## READING TEXT
--- START ---

# Can the MiniDSP 2x4 use both inputs with the 4-way advanced?



## Rlilly (Apr 3, 2014)

Quick question.

I plan to utilize one MiniDSP 2x4 with the 4-way advanced crossover, for each of my 3-way towers.
I would have 1 unused input and 1 output left on each unit.

Does the plugin allow me to than use the extra in and out for running my sub and/or center channel?

Basically, are both inputs available to the software?


----------



## Sangram (Dec 18, 2013)

Hi

Wouldn't it be simpler to look at it as a 4-way crossover and the 4th XO becomes 80Hz or whatever you're crossing at?

From the manual: 



> The 4 way Advanced plugin provides parametric EQ on one input channel and on all four output channels, as well as fully independent crossovers with a wide range of filter slopes up to 48 dB/octave. It is typically used to build a fully active three way or four way active loudspeaker (two miniDSP hardware units required for stereo).


----------



## Rlilly (Apr 3, 2014)

The problem with that is I need to send the a separate signal from the LFE channel to the sub, and the last channel of IO on the other unit would be used simply for center channel EQ.

I know you can only run one plugin on each minidsp, but does it allow basically 2 instances of the plugin at the same time, or can I run it as just one 4-way crossover and use both inputs routed to different outputs?
So input 1 feeds outputs 1-3 for one tower, and input 2 feeds output 4 for my sub or center channel.

It would seem silly to have extra IO on a DSP that cannot be utilized, but given the price, and that MiniDSP is a consumer product, I would not be to surprised by it.


----------



## Sangram (Dec 18, 2013)

Hi 

Sorry didn't figure you needed to pair a LFE output to it!

I think apart from the 3/4-way advanced plugins, the I/O is probably arranged in stereo pairs...


----------



## Navin_R_Johnson (Nov 22, 2014)

Yes, under the "routing" tab in the software you can select witch input goes to witch output. If you route both inputs to a particular output you'll have mono if you want that for your sub. 

I think all the xover plugins have a routing tab.


----------

--- END ---

## DATA EXTRACT
--- START ---

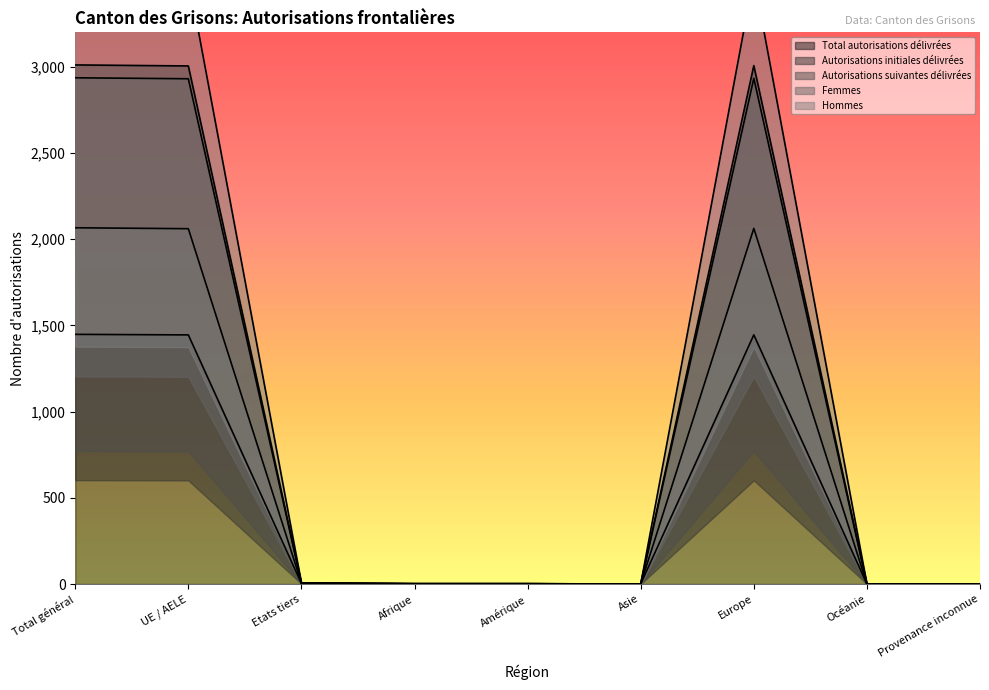

What is the maximum value for Autorisations suivantes délivrées?

2936.4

--- END ---

## ACTIVITY
Answer these questions about the MiniDSP forum thread:
(a) According to the quoted manual passage, what is the steepest filter slope the 4 way Advanced plugin offers?
(b) What does Rlilly say the last channel of I/O on the other unit would be used for?
(c) Which tab in the software lets you choose which input goes to which output?
The listing is separate material from the thread.

## THE ANSWER
(a) Up to 48 dB/octave.
(b) Center channel EQ.
(c) The "routing" tab.